The typical American childhood has radically changed, often to the detriment of children and society. In upcoming posts, I will chronicle innovative thinkers and initiatives that are using play to catalyze positive change. I invite you to shape the conversation surrounding play’s relationship to public health and to share your experiences and opinions about why play matters to the health and well-being of our society.
References
1) School Health Policies and Program Studies (October 2007). Physical Activity. Retrieved October 28, 2010, from http://www.cdc.gov/HealthyYouth/shpps/2006/factsheets/pdf/FS_PhysicalActiivty_SHPPS2006.pdf
2) National Center for Education Statistics, Fast Response Survey System (FRSS) (2005). Foods and Physical Activity in Public Elementary Schools: 2005. FRSS 87. U.S. Department of Education.

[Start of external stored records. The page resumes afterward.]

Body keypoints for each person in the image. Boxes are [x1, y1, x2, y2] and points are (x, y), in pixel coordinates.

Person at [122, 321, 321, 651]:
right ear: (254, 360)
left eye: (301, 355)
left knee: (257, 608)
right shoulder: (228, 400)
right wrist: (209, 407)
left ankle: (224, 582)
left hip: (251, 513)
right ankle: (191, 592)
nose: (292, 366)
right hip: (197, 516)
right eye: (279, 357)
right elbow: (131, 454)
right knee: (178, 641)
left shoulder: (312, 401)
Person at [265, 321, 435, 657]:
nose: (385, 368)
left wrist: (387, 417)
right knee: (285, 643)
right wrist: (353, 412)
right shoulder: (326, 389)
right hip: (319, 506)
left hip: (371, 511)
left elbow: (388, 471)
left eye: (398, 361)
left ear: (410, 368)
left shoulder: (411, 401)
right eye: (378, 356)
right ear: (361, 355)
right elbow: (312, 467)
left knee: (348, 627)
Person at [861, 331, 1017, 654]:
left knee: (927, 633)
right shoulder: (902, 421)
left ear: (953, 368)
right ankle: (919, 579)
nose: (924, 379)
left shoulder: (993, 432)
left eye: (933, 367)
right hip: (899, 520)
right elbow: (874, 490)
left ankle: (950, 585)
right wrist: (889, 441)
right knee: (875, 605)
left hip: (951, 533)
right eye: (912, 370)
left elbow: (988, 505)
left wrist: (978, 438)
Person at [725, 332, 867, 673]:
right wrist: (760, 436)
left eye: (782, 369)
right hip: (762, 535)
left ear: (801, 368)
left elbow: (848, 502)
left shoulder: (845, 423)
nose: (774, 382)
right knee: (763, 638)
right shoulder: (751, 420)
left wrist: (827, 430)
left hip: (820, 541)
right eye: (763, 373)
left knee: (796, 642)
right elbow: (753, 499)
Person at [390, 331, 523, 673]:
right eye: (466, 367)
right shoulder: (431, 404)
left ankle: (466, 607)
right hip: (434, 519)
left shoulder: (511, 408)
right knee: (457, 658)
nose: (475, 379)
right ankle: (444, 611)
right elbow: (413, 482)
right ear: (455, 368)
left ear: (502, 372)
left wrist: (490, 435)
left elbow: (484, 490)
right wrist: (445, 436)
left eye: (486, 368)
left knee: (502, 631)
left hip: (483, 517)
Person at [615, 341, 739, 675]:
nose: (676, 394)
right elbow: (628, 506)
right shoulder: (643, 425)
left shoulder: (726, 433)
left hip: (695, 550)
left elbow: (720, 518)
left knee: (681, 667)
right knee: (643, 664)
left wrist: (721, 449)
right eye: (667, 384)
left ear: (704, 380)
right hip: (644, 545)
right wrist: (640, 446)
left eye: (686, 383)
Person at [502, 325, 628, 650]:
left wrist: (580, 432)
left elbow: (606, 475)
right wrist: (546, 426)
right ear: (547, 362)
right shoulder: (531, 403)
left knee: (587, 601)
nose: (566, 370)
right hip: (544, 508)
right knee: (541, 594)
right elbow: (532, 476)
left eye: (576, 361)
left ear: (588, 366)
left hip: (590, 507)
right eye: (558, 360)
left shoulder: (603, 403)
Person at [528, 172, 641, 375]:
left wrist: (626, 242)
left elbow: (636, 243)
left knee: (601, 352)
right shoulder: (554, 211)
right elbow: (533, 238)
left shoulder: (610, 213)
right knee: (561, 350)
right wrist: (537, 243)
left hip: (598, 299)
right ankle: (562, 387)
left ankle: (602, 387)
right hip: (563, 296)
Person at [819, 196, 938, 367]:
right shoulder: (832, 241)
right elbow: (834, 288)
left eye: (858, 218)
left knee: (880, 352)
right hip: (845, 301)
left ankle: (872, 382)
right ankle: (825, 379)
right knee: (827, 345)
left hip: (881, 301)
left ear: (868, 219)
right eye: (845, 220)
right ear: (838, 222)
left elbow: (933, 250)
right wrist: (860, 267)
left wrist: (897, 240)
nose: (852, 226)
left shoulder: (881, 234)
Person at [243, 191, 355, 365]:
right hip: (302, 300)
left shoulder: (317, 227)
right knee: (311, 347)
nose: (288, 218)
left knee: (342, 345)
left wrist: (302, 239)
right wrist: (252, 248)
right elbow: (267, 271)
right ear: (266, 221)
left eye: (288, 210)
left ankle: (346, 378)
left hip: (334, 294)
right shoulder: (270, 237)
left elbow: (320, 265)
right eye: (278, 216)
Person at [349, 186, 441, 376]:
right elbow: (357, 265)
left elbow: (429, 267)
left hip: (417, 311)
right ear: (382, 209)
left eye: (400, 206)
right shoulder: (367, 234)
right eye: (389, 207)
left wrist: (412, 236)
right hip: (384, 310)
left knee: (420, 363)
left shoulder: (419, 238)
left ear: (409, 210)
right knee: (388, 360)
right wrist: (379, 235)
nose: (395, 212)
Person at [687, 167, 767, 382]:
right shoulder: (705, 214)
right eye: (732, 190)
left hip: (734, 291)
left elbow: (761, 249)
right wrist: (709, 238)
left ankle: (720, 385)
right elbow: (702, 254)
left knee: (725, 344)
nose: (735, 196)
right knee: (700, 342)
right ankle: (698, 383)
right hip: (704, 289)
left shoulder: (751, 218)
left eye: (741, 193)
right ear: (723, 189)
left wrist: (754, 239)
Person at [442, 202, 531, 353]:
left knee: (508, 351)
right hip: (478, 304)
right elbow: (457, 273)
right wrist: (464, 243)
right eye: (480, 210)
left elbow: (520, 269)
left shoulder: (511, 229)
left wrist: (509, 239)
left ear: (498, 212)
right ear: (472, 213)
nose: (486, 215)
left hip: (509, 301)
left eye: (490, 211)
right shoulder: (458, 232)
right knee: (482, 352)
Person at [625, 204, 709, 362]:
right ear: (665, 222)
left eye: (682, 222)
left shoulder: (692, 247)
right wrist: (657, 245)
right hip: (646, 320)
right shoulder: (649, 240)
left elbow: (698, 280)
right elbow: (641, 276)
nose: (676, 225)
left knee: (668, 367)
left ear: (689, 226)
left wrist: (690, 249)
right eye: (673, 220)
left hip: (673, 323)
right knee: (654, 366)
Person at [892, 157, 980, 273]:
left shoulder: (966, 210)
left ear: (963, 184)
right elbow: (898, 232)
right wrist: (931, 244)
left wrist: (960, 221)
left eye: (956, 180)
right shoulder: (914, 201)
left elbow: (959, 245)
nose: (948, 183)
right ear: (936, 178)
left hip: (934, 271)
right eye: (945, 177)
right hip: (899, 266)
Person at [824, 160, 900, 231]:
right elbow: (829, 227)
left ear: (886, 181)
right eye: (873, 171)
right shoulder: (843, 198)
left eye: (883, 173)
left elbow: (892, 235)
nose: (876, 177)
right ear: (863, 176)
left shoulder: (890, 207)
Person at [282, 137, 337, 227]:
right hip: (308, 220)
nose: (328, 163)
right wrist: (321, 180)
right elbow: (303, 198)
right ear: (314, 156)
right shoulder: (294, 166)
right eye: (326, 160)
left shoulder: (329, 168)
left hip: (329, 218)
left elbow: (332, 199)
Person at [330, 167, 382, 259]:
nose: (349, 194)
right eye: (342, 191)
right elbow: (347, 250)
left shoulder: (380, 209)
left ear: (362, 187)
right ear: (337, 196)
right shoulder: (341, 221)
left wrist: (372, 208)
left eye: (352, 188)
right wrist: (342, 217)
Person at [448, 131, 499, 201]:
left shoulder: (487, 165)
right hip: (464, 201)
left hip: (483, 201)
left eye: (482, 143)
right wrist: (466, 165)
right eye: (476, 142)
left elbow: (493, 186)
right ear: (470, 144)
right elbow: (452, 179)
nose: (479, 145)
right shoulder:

3) Rideout, Foehr, and Roberts (2010). Generation M2: Media in the Lives of 8- to 18-Year-Olds. Kaiser Family Foundation.
4) Zero to Three: National Center for Infants, Toddlers, and Families (n.d.). Retrieved October 30, 2010, from http://main.zerotothree.org/site/PageServer?pagename=ter_key_brainFAQ
5) Karsten, L. (2005). It All Used to be Better? Different Generations on Continuity and Change in Urban Children’s Daily Use of Space. Children’s Geographies, 3 (3), 275-290.
6) Furlow, Bryant (2001, June). Play’s the Thing. New Scientist. 2294.
7) Frost, J. (2005). Lessons from disasters: Play, work and the creative arts. Childhood Education, 82, 2-7.
8) Brown, Stuart (2009). Play: How It Shapes the Brain, Opens the Imagination, and Invigorates the Soul. New York: Penguin.